France Télécom retrouve l'élan des années Michel Bon
Comme lors des folles années de la bulle, l'opérateur historique français repart à la conquête des marchés internationaux. La société propose d'acquérir son homologue scandinave pour 32 à 34 Md€. Une fusion entre les deux opérateurs permettrait de créer un géant des télécoms fixes et mobiles présent dans la plupart des pays du continent européen ainsi qu'en Russie, au Moyen-Orient et en Asie centrale.
France Télécom refait une crise de boulimie. Comme au tournant des années 2000 sous la direction de son patron d'alors, Michel Bon. A l'occasion d'une conférence avec la presse et les analystes organisée ce matin, l'opérateur historique a annoncé avoir fait une proposition amicale de rachat de l'opérateur nordique TeliaSonera, issu de la fusion entre les opérateurs historiques suédois et finlandais. Des rumeurs sur le sujet étaient apparues à la mi-avril et l'opérateur français avait, dans un bref communiqué, confirmé son intérêt pour l'opérateur scandinave. Il vient de franchir un palier supplémentaire en proposant de racheter son homologue pour 32 à 34 milliards d'euros, pour partie par échange d'actions et pour partie en numéraire.
Quinze jours pour négocier
Cette offre informelle a été prestement jugée insuffisante par le patron de l'opérateur nordique, Tom von Weymarn, qui estime qu'elle sous-évalue le potentiel de TeliaSonera.

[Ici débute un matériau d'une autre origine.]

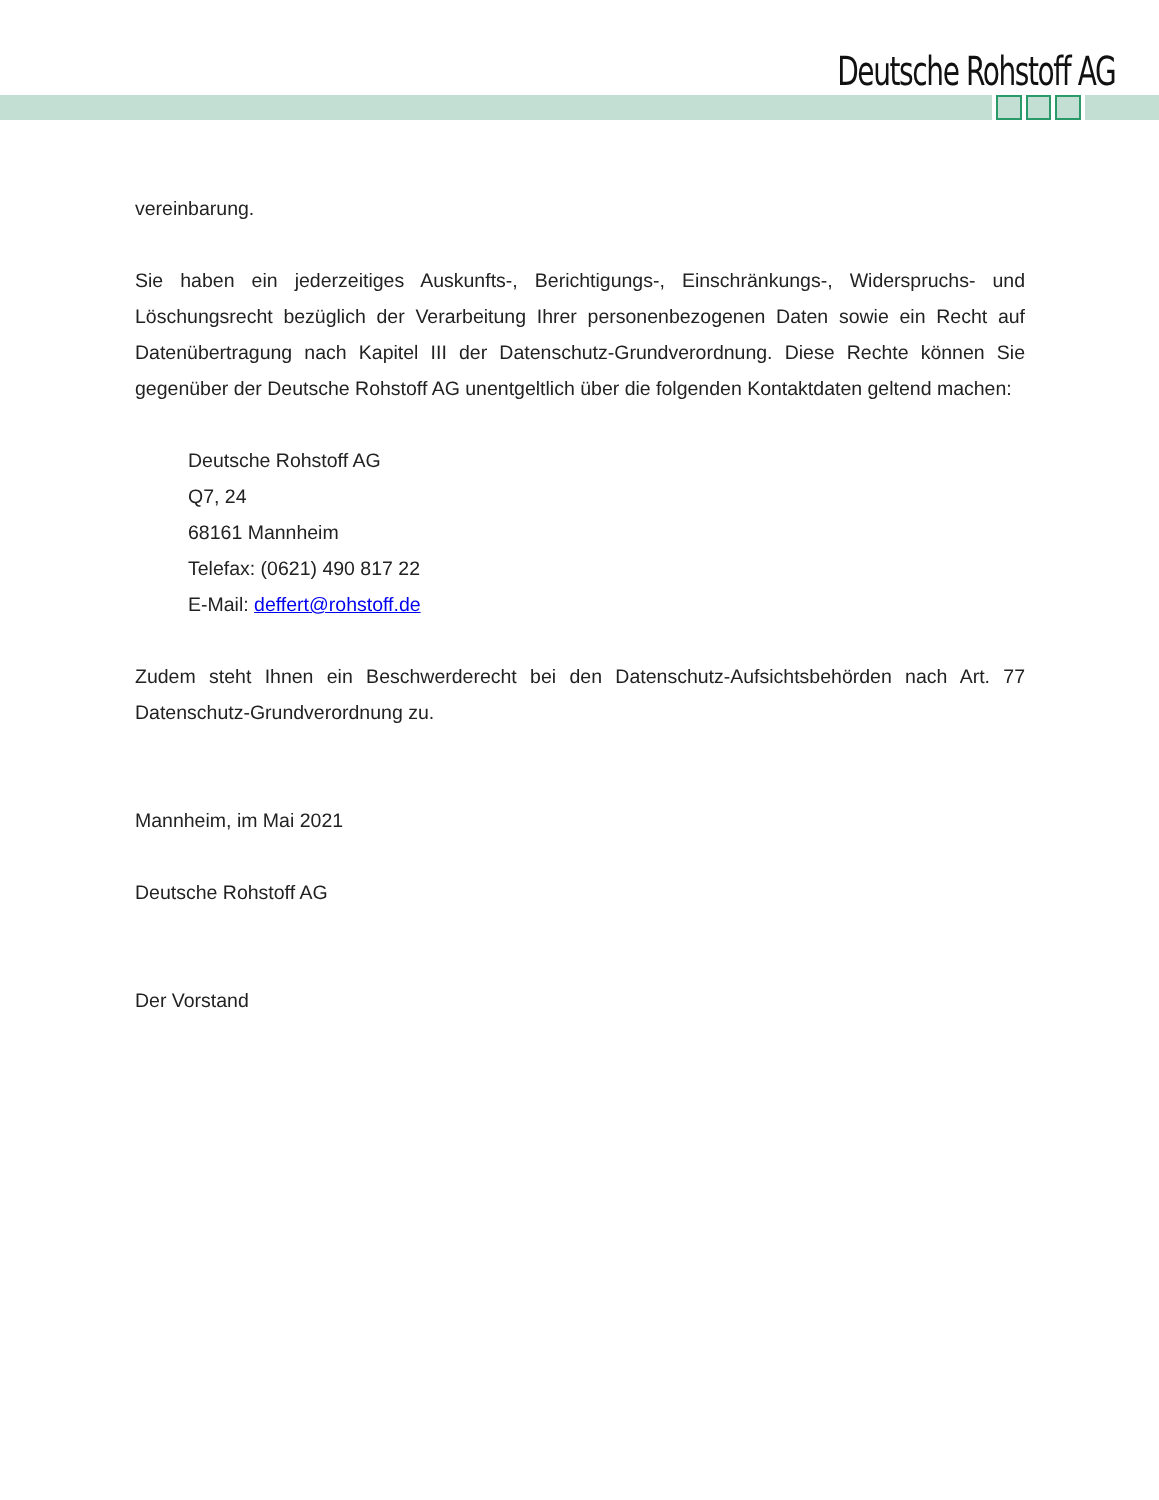Deutsche Rohstoff AG
vereinbarung.
Sie haben ein jederzeitiges Auskunfts-, Berichtigungs-, Einschränkungs-, Widerspruchs- und Löschungsrecht bezüglich der Verarbeitung Ihrer personenbezogenen Daten sowie ein Recht auf Datenübertragung nach Kapitel III der Datenschutz-Grundverordnung. Diese Rechte können Sie gegenüber der Deutsche Rohstoff AG unentgeltlich über die folgenden Kontaktdaten geltend machen:
Deutsche Rohstoff AG
Q7, 24
68161 Mannheim
Telefax: (0621) 490 817 22
E-Mail: deffert@rohstoff.de
Zudem steht Ihnen ein Beschwerderecht bei den Datenschutz-Aufsichtsbehörden nach Art. 77 Datenschutz-Grundverordnung zu.
Mannheim, im Mai 2021
Deutsche Rohstoff AG
Der Vorstand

Mais elle n'a pas été rejetée en bloc, TeliaSonera indiquant au passage s'être entouré de conseils financiers pour l'assister dans le processus de discussion entre les deux opérateurs.
Côté France Télécom, Didier Lombard se donne une quinzaine de jours pour discuter de sa proposition initiale avec TeliaSonera. Le patron de l'opérateur hexagonal indique ne pas être surpris par la réponse de von Weymarn, qu'il connaissait par avance pour en avoir discuté avec lui la veille. Il estime que la réponse de TeliaSonera est logique et qu'il aurait sans doute fait une réponse similaire, afin d'assurer une valorisation maximale pour ses actionnaires. Mais il précise aussi que si France Télécom est prêt à amender son offre à la marge, il ne souhaite pas se lancer dans une course aux enchères. Il faut dire que France Télécom paye encore la facture des années Bon (A sa décharge le refus de l'Etat actionnaire de se laisser diluer lors du rachat d'Orange avait contraint le patron de l'époque à une acquisition en cash) et ne souhaite pas renouer avec des taux d'endettements massifs. Selon Gervais Pélissier, le directeur financier, la marge de manoeuvre en termes d'endettement serait de l'ordre de 17 à 18 Md€ une façon de laisser entendre que sa proposition peut peut-être encore progresser de 2 ou 3 milliards supplémentaires mais guère plus...
D'ailleurs, Lombard a exclu toute idée d'un mariage entre égaux entre les deux opérateurs, un concept évoqué par le patron de TeliaSonera. Il estime qu'en l'état, sa proposition « crée de la valeur » pour les actionnaires des deux groupes et qu'elle pourrait se transformer rapidement en offre formelle si le conseil d'administration de TeliaSonera et ses deux principaux actionnaires les Etats suédois et finlandais en acceptent les modalités générales. Il faut dire que les deux Etats ne font pas mystère de leur intention de céder leur participations dans l'opérateur Nordique.
Croître dans les marchés émergents
Telia Sonera intéresse France Télécom pour ses bons résultats dans les marchés nordiques, mais surtout pour sa présence dans des marchés en plein développement. TeliaSonera contrôle ainsi 43,8% du capital de l'opérateur Russe Megafon et ses 35 millions d'abonnés et est présent dans tous les pays baltes. Il dispose aussi de filiales mobiles dans un grand nombre de pays d'Asie centrale (Kazakhstan, Azerbaïdjan, Ouzbékistan, Tadjikistan, Géorgie, Moldavie...) et détient aussi des participations importantes dans l'opérateur turc TurkCell (37,3%) et dans l'opérateur ukrainien Life. Au total TeliaSonera revendique 36 millions d'abonnés en Scandinavie, et près de 80 millions dans les pays à forte croissance. Un ensemble formé par France Télécom et Telia Sonera péserait environ 63,2 Mds € (CA 2007) contre 89,3 Md$ pour Telefonica (chiffres 2007) et 62,5 Md$ pour Deutsche Telecom (chiffres 2007).